| Job |
If a line of the entries below includes the word "názvu", it counts; state the total and nothing further.

== Segment start ==

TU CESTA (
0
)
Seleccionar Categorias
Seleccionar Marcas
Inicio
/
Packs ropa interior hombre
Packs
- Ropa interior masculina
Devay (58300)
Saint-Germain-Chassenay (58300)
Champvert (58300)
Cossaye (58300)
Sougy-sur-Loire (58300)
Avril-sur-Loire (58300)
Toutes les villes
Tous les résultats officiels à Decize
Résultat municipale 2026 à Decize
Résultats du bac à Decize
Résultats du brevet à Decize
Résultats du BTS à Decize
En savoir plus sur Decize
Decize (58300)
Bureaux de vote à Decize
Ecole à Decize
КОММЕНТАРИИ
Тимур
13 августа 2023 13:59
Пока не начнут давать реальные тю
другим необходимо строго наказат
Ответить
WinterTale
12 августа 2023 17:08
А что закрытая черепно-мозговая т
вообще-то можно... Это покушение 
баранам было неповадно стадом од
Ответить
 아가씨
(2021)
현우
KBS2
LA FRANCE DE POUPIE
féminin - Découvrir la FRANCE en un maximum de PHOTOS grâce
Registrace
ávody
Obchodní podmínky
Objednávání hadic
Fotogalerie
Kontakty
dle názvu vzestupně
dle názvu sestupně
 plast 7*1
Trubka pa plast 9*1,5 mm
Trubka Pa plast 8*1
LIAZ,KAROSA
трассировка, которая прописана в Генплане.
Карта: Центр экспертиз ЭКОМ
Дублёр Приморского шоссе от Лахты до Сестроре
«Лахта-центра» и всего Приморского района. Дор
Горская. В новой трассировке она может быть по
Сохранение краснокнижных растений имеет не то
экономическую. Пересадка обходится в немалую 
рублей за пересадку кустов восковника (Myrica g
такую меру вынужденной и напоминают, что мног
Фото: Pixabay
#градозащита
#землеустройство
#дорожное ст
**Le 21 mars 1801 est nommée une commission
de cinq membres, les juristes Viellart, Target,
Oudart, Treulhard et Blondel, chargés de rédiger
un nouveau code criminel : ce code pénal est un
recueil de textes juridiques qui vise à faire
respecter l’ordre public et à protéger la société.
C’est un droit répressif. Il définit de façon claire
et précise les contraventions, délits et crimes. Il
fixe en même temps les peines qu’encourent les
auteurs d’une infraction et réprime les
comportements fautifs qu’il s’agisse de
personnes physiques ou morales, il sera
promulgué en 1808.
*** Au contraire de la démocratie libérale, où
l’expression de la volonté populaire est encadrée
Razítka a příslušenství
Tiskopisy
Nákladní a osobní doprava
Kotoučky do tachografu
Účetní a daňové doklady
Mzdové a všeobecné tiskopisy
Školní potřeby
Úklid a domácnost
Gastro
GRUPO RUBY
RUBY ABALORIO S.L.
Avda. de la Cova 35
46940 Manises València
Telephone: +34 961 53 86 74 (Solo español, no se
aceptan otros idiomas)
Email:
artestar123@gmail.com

== Segment end ==

| Output for this task |
2